Exercise — Only lines with the word "Left" are wanted; copy each of them from the listing below.
Exercise materials Start Marker
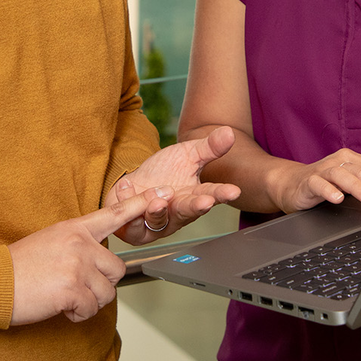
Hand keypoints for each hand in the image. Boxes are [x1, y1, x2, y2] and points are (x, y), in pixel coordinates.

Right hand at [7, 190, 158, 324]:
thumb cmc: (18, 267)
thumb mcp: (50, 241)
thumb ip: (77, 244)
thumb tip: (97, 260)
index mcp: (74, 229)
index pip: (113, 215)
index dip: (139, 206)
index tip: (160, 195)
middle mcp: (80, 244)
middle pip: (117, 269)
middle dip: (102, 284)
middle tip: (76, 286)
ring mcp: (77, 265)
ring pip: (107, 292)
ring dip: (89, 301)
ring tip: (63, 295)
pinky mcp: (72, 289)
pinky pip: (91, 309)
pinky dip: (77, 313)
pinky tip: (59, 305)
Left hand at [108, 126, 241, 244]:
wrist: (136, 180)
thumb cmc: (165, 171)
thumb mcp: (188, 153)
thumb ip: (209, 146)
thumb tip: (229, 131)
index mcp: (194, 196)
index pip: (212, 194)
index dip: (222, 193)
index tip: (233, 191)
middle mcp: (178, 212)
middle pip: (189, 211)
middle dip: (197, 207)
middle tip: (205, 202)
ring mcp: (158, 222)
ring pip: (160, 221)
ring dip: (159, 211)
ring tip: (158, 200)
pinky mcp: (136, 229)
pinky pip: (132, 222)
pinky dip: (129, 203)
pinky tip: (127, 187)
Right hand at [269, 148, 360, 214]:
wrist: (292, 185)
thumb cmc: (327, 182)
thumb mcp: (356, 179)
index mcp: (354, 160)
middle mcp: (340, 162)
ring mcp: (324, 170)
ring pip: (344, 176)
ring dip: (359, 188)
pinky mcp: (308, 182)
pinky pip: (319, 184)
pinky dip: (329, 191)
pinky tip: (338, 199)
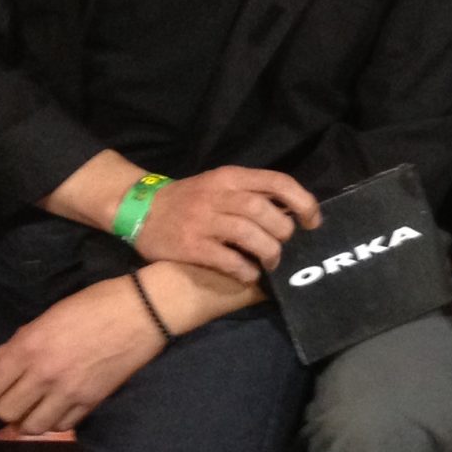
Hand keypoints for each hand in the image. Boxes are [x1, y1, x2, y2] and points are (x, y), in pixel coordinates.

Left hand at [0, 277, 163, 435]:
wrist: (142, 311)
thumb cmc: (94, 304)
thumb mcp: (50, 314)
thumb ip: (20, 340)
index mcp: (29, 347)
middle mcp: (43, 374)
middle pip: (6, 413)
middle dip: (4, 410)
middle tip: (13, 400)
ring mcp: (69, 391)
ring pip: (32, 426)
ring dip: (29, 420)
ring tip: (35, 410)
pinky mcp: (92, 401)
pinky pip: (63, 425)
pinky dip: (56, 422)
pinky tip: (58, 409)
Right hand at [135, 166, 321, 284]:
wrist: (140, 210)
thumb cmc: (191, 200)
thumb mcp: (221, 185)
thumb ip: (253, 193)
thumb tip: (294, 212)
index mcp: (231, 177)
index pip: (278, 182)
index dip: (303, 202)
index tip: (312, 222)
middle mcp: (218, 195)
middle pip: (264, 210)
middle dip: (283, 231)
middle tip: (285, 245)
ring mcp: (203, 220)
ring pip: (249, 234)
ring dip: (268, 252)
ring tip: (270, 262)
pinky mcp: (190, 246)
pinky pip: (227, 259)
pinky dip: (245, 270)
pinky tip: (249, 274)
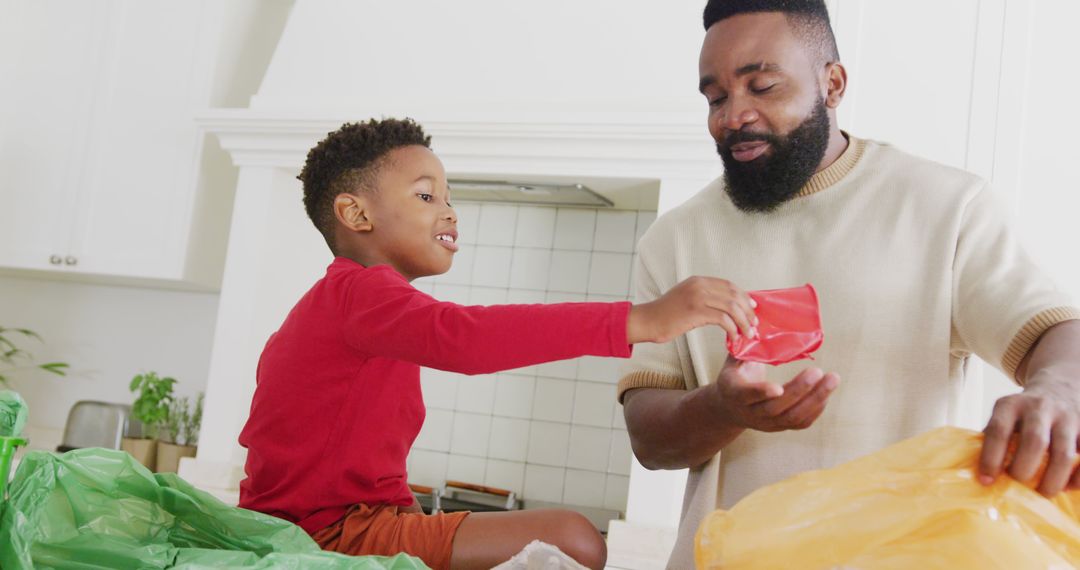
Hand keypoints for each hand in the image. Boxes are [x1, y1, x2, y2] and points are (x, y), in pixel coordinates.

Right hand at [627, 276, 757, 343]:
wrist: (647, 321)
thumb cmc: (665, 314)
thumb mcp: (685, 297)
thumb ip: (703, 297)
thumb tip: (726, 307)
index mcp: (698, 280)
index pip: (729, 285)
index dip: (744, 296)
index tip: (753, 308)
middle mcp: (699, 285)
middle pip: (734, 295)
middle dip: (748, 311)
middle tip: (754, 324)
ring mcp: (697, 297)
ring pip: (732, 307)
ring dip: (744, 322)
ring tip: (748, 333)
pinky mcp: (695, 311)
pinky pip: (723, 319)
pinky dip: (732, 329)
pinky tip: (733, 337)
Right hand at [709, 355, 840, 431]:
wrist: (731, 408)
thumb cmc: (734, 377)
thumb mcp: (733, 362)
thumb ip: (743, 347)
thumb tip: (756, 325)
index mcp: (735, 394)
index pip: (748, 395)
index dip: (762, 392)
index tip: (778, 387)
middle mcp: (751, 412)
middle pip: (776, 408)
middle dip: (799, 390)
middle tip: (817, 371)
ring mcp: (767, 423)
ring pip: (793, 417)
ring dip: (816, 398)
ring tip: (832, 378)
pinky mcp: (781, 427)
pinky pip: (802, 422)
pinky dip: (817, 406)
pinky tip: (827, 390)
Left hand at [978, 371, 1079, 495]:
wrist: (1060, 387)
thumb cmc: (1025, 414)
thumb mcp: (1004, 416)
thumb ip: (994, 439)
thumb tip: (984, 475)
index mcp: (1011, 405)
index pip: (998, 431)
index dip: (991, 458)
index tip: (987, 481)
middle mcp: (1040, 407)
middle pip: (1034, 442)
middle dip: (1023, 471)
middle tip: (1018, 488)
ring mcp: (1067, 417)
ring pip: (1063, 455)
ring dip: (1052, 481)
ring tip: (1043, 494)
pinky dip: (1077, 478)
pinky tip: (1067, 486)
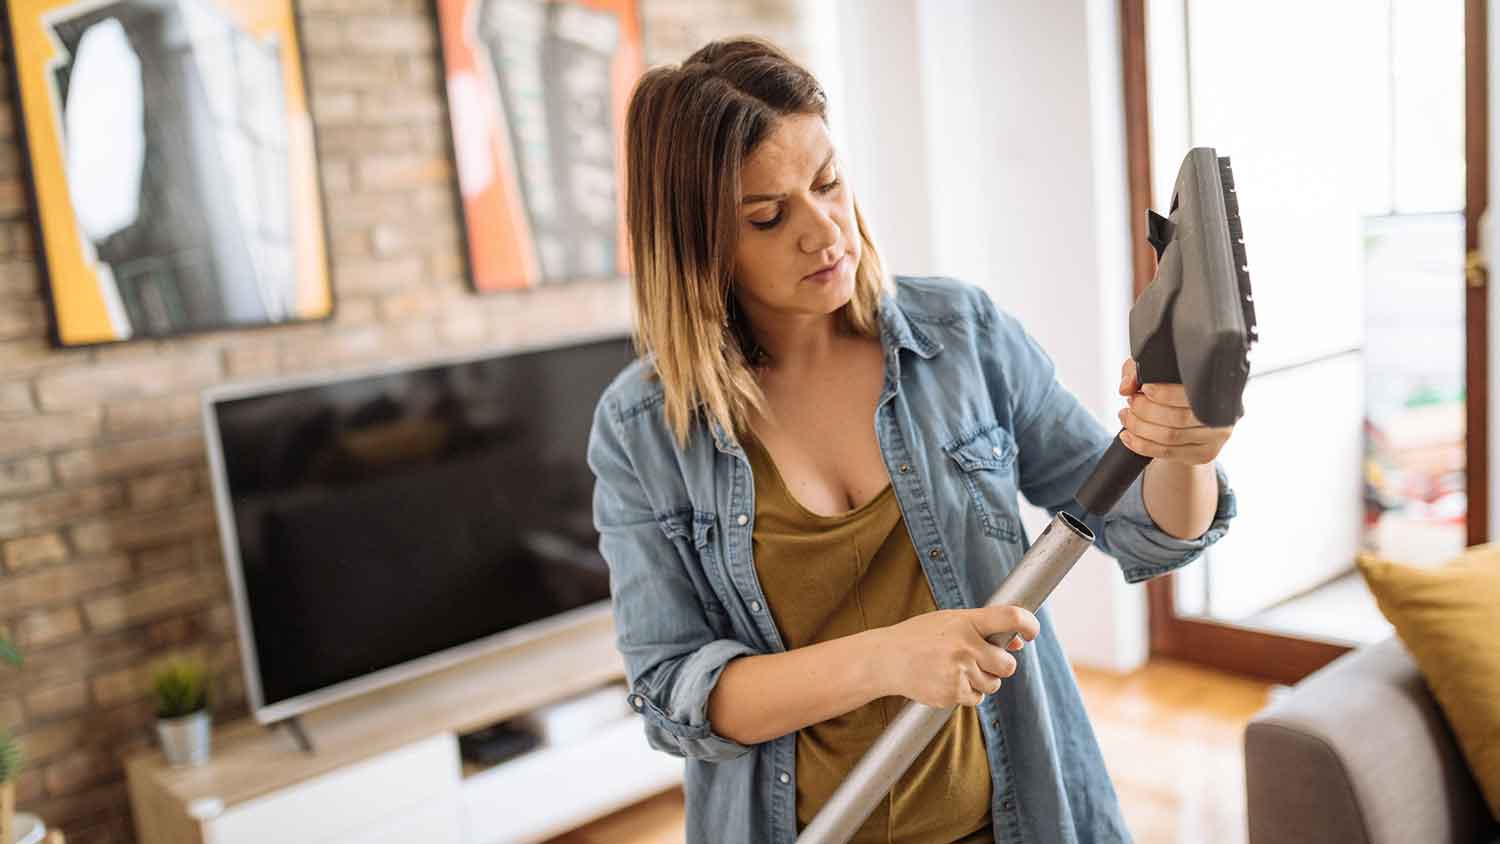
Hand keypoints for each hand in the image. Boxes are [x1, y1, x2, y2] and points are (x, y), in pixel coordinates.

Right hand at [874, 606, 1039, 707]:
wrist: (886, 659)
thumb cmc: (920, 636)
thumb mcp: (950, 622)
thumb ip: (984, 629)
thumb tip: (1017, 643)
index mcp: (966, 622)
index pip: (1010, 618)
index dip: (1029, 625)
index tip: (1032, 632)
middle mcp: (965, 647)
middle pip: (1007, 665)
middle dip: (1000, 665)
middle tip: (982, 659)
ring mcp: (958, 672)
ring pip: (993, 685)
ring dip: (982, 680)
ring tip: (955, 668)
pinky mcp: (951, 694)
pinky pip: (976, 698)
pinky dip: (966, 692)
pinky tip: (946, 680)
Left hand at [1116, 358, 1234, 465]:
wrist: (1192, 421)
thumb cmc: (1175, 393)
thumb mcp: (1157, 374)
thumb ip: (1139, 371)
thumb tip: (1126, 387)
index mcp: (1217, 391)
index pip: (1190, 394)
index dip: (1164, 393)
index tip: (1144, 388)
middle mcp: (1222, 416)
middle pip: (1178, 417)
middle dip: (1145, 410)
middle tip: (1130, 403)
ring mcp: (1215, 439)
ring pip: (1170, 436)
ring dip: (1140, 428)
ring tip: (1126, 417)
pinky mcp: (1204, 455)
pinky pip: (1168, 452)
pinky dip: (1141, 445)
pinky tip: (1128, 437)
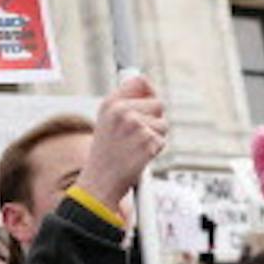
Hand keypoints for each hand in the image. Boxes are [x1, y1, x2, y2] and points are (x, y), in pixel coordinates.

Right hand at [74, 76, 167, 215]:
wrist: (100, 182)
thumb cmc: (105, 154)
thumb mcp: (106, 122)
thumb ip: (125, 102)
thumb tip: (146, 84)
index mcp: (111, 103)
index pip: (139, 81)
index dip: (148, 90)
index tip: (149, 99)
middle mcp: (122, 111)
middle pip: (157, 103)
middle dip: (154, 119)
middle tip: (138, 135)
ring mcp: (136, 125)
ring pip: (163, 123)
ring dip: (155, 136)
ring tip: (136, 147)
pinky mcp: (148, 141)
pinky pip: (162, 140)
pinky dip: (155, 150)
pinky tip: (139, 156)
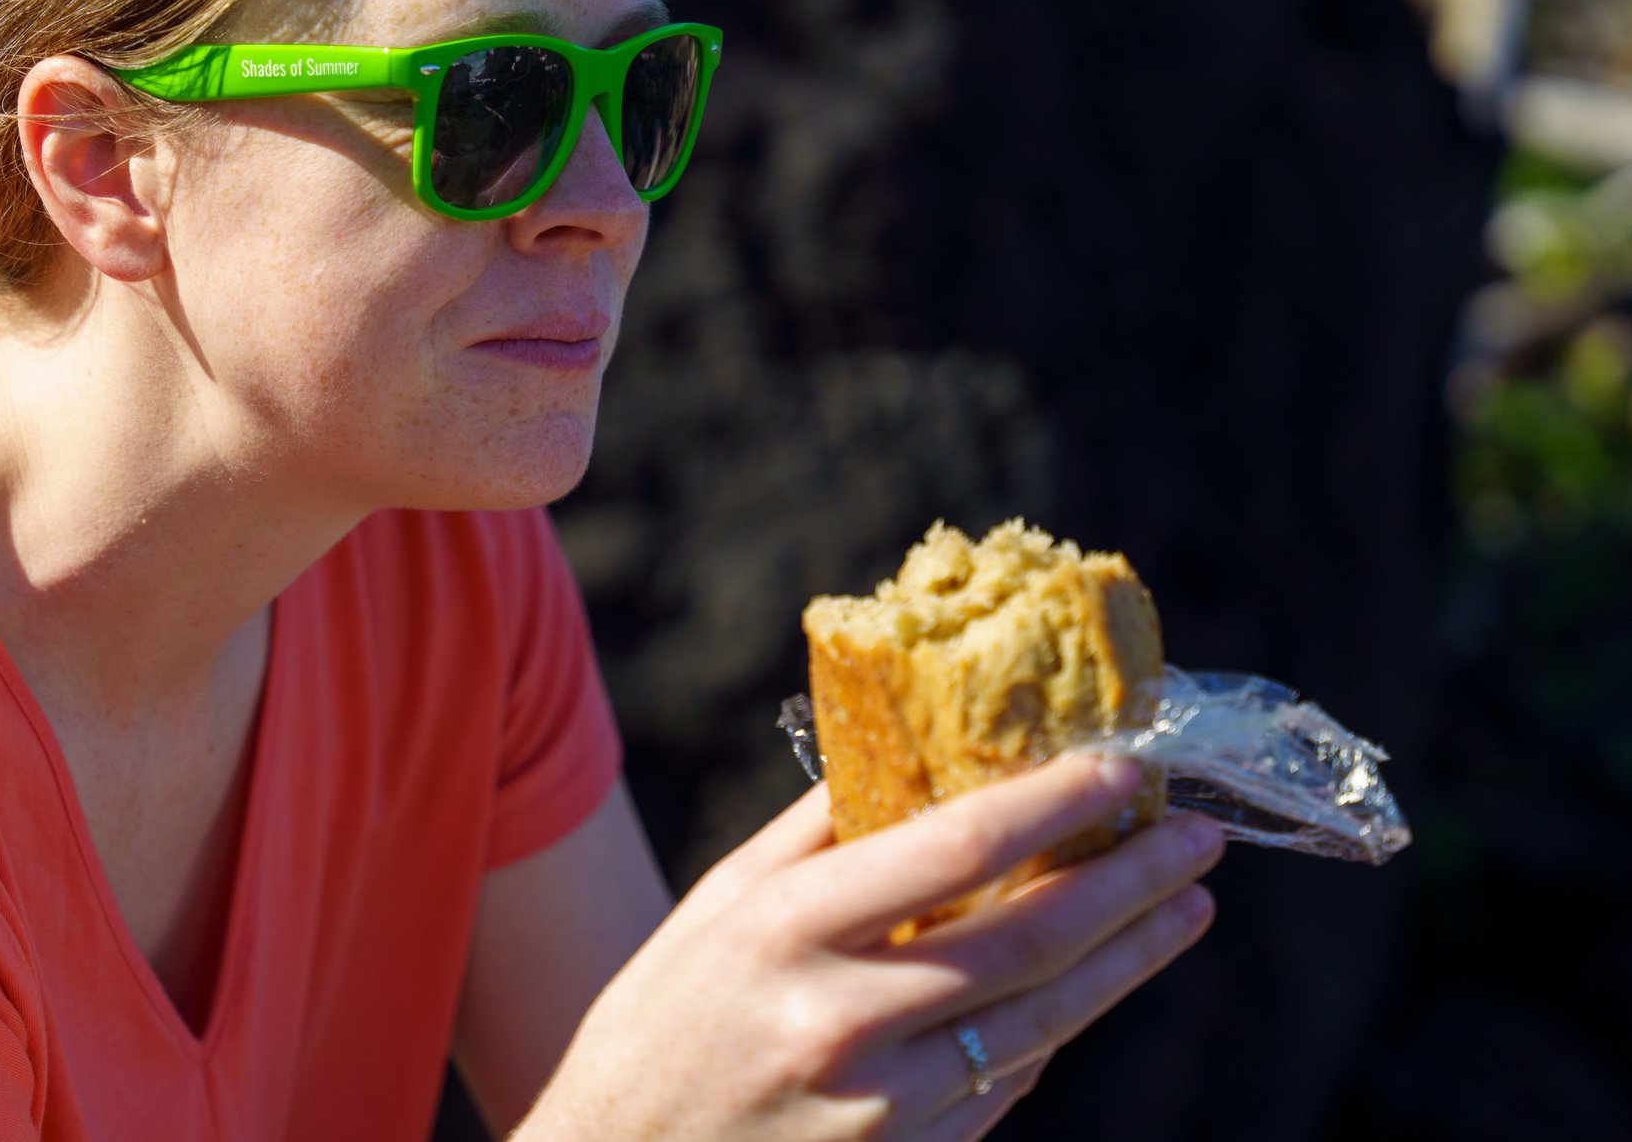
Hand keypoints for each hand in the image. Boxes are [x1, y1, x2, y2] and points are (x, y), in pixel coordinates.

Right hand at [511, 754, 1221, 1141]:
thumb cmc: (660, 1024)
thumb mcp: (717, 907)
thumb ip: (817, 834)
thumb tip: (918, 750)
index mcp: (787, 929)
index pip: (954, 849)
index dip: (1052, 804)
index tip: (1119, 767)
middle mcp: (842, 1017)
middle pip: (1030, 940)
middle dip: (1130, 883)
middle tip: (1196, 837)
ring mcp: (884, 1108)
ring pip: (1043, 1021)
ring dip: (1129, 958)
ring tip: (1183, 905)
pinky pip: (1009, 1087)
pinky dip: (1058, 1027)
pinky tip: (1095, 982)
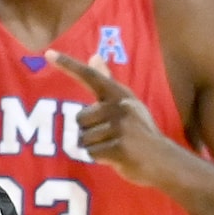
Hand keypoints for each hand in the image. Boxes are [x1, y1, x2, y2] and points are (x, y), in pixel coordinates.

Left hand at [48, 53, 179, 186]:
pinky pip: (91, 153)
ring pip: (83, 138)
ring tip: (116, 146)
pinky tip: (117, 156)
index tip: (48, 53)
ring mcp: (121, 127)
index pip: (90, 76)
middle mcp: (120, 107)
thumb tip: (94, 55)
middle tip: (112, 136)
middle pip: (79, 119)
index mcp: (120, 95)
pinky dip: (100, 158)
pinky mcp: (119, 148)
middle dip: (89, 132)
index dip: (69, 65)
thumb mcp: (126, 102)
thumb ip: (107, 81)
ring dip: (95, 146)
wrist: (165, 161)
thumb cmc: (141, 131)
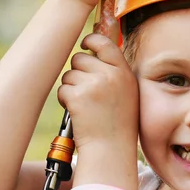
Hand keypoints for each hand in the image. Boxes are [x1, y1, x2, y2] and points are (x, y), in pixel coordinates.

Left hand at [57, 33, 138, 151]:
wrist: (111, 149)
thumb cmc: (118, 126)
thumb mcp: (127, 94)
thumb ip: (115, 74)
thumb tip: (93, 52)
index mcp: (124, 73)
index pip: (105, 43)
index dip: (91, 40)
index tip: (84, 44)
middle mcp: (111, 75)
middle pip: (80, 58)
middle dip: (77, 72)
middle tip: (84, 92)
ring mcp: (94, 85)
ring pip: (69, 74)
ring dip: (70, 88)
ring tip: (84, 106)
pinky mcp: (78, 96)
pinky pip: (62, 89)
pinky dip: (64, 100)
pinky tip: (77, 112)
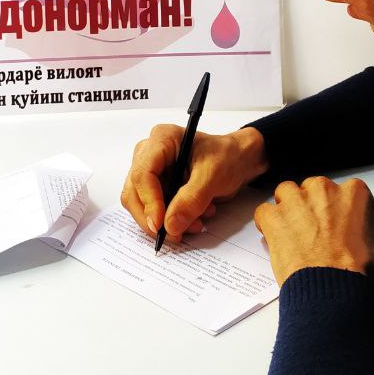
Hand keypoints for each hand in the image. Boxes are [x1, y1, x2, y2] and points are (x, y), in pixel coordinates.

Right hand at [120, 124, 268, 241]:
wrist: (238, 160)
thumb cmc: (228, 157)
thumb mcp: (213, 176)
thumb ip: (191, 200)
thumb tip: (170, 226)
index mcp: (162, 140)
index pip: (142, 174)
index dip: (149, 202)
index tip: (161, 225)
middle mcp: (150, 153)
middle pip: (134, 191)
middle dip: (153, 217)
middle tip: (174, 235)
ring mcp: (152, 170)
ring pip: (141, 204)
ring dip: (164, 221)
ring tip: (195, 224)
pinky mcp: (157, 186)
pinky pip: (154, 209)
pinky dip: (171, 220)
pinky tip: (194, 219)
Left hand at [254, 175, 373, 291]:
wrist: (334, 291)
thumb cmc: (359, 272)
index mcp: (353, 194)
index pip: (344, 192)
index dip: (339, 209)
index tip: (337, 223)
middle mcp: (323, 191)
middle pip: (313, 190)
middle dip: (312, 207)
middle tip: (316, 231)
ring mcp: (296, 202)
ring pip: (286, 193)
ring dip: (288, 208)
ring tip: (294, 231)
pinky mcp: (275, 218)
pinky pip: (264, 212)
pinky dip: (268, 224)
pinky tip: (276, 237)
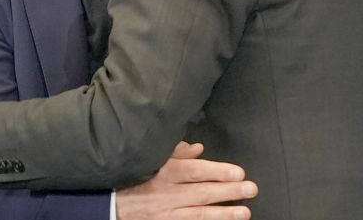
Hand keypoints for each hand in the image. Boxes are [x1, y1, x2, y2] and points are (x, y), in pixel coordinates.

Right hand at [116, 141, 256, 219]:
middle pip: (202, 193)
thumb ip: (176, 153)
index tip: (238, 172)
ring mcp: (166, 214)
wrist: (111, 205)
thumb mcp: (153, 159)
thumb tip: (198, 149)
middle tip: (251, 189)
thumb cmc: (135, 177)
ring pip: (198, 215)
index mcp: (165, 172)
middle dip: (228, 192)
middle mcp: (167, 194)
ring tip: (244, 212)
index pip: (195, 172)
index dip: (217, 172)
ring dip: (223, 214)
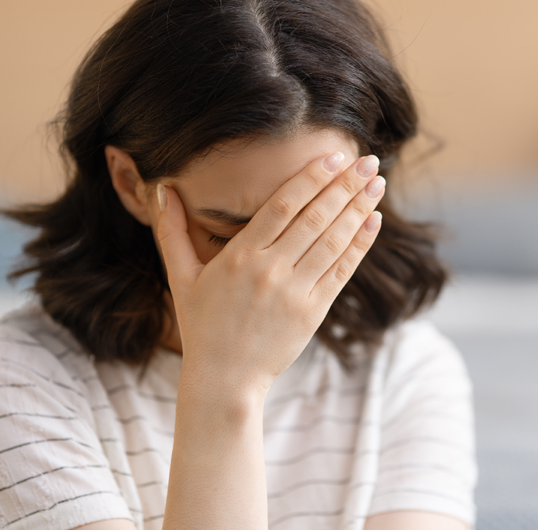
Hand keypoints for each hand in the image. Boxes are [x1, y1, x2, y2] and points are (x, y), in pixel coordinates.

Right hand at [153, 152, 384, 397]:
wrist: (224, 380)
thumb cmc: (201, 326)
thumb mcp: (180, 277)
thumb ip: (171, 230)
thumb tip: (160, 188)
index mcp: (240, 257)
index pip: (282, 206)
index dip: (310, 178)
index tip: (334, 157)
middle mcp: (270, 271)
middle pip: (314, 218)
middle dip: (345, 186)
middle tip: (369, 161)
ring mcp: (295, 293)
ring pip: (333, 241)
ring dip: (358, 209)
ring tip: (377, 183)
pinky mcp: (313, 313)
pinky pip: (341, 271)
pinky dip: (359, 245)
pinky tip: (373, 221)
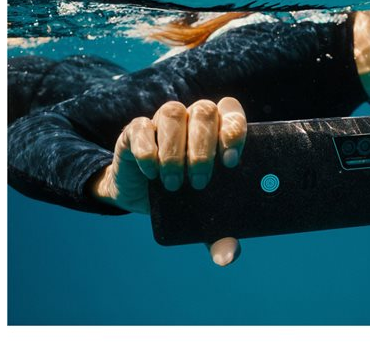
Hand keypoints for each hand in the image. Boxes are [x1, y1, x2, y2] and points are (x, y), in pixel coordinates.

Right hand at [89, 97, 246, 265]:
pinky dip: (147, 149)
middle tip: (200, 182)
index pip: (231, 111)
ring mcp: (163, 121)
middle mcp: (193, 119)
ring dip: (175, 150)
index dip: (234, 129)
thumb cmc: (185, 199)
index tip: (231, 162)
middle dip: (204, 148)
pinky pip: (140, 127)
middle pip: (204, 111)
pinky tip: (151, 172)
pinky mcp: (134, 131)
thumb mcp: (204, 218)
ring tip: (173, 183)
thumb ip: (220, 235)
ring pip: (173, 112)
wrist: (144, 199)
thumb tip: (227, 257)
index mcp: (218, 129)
Exercise materials End Marker
Output for this task —
Left hand at [108, 126, 241, 244]:
Left hand at [0, 277, 163, 435]:
Left hand at [978, 371, 1079, 495]:
Left hand at [1116, 358, 1234, 465]:
Left hand at [48, 53, 179, 186]:
Left hand at [57, 33, 138, 151]:
Left hand at [254, 175, 373, 291]:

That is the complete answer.